PROBLEM TO WORK ON — Reproduce the whole listing exactly.
....
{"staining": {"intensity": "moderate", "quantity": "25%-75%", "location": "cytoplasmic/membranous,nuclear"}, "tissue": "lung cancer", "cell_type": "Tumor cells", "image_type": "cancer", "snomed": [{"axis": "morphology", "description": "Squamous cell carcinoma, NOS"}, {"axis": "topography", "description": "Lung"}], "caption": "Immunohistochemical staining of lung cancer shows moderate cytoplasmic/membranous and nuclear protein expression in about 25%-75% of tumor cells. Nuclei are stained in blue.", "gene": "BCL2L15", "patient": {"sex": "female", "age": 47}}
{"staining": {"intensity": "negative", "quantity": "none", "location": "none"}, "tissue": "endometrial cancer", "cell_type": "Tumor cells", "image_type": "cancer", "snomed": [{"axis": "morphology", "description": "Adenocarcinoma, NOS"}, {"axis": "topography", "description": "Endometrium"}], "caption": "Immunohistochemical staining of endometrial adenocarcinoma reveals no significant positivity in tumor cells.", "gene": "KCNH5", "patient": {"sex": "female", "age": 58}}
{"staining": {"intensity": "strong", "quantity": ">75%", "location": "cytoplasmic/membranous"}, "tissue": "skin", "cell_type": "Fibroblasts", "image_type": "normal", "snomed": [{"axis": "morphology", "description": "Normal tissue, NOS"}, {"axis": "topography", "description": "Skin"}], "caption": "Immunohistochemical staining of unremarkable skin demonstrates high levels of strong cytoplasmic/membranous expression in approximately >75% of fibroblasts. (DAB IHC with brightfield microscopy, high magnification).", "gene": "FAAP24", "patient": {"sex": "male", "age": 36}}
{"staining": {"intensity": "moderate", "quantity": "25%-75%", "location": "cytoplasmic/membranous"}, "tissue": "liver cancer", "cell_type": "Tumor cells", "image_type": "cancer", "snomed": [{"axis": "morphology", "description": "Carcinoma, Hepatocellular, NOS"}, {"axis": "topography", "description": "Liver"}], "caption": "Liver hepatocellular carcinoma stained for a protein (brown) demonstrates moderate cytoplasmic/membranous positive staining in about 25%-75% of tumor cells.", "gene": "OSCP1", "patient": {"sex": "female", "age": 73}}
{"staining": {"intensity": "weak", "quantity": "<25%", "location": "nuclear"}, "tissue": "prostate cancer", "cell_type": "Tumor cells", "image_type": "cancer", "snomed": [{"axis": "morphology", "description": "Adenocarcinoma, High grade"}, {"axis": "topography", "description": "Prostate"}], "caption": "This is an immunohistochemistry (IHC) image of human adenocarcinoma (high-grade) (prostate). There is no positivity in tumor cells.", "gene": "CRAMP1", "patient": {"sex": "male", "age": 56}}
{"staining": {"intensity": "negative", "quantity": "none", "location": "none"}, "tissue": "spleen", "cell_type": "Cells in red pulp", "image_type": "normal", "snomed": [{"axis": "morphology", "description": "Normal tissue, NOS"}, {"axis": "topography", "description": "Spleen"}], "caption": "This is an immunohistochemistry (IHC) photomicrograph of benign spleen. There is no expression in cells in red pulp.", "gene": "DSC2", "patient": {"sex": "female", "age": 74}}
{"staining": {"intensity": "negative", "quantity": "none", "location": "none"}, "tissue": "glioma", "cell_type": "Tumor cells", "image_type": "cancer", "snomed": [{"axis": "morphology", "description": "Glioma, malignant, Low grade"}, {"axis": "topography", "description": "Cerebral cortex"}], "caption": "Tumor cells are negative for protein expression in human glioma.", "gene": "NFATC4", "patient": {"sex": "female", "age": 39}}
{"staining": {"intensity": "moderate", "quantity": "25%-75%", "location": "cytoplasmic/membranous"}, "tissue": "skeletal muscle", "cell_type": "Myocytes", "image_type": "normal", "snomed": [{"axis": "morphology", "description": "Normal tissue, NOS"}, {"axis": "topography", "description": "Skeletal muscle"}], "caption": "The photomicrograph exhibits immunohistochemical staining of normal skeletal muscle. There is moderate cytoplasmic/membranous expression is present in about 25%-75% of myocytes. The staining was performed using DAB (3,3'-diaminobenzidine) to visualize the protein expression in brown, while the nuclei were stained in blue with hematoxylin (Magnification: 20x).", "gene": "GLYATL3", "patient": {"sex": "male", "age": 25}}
....
OUTPUT OF THE TASK —
{"staining": {"intensity": "moderate", "quantity": "25%-75%", "location": "cytoplasmic/membranous,nuclear"}, "tissue": "lung cancer", "cell_type": "Tumor cells", "image_type": "cancer", "snomed": [{"axis": "morphology", "description": "Squamous cell carcinoma, NOS"}, {"axis": "topography", "description": "Lung"}], "caption": "Immunohistochemical staining of lung cancer shows moderate cytoplasmic/membranous and nuclear protein expression in about 25%-75% of tumor cells. Nuclei are stained in blue.", "gene": "BCL2L15", "patient": {"sex": "female", "age": 47}}
{"staining": {"intensity": "negative", "quantity": "none", "location": "none"}, "tissue": "endometrial cancer", "cell_type": "Tumor cells", "image_type": "cancer", "snomed": [{"axis": "morphology", "description": "Adenocarcinoma, NOS"}, {"axis": "topography", "description": "Endometrium"}], "caption": "Immunohistochemical staining of endometrial adenocarcinoma reveals no significant positivity in tumor cells.", "gene": "KCNH5", "patient": {"sex": "female", "age": 58}}
{"staining": {"intensity": "strong", "quantity": ">75%", "location": "cytoplasmic/membranous"}, "tissue": "skin", "cell_type": "Fibroblasts", "image_type": "normal", "snomed": [{"axis": "morphology", "description": "Normal tissue, NOS"}, {"axis": "topography", "description": "Skin"}], "caption": "Immunohistochemical staining of unremarkable skin demonstrates high levels of strong cytoplasmic/membranous expression in approximately >75% of fibroblasts. (DAB IHC with brightfield microscopy, high magnification).", "gene": "FAAP24", "patient": {"sex": "male", "age": 36}}
{"staining": {"intensity": "moderate", "quantity": "25%-75%", "location": "cytoplasmic/membranous"}, "tissue": "liver cancer", "cell_type": "Tumor cells", "image_type": "cancer", "snomed": [{"axis": "morphology", "description": "Carcinoma, Hepatocellular, NOS"}, {"axis": "topography", "description": "Liver"}], "caption": "Liver hepatocellular carcinoma stained for a protein (brown) demonstrates moderate cytoplasmic/membranous positive staining in about 25%-75% of tumor cells.", "gene": "OSCP1", "patient": {"sex": "female", "age": 73}}
{"staining": {"intensity": "weak", "quantity": "<25%", "location": "nuclear"}, "tissue": "prostate cancer", "cell_type": "Tumor cells", "image_type": "cancer", "snomed": [{"axis": "morphology", "description": "Adenocarcinoma, High grade"}, {"axis": "topography", "description": "Prostate"}], "caption": "This is an immunohistochemistry (IHC) image of human adenocarcinoma (high-grade) (prostate). There is no positivity in tumor cells.", "gene": "CRAMP1", "patient": {"sex": "male", "age": 56}}
{"staining": {"intensity": "negative", "quantity": "none", "location": "none"}, "tissue": "spleen", "cell_type": "Cells in red pulp", "image_type": "normal", "snomed": [{"axis": "morphology", "description": "Normal tissue, NOS"}, {"axis": "topography", "description": "Spleen"}], "caption": "This is an immunohistochemistry (IHC) photomicrograph of benign spleen. There is no expression in cells in red pulp.", "gene": "DSC2", "patient": {"sex": "female", "age": 74}}
{"staining": {"intensity": "negative", "quantity": "none", "location": "none"}, "tissue": "glioma", "cell_type": "Tumor cells", "image_type": "cancer", "snomed": [{"axis": "morphology", "description": "Glioma, malignant, Low grade"}, {"axis": "topography", "description": "Cerebral cortex"}], "caption": "Tumor cells are negative for protein expression in human glioma.", "gene": "NFATC4", "patient": {"sex": "female", "age": 39}}
{"staining": {"intensity": "moderate", "quantity": "25%-75%", "location": "cytoplasmic/membranous"}, "tissue": "skeletal muscle", "cell_type": "Myocytes", "image_type": "normal", "snomed": [{"axis": "morphology", "description": "Normal tissue, NOS"}, {"axis": "topography", "description": "Skeletal muscle"}], "caption": "The photomicrograph exhibits immunohistochemical staining of normal skeletal muscle. There is moderate cytoplasmic/membranous expression is present in about 25%-75% of myocytes. The staining was performed using DAB (3,3'-diaminobenzidine) to visualize the protein expression in brown, while the nuclei were stained in blue with hematoxylin (Magnification: 20x).", "gene": "GLYATL3", "patient": {"sex": "male", "age": 25}}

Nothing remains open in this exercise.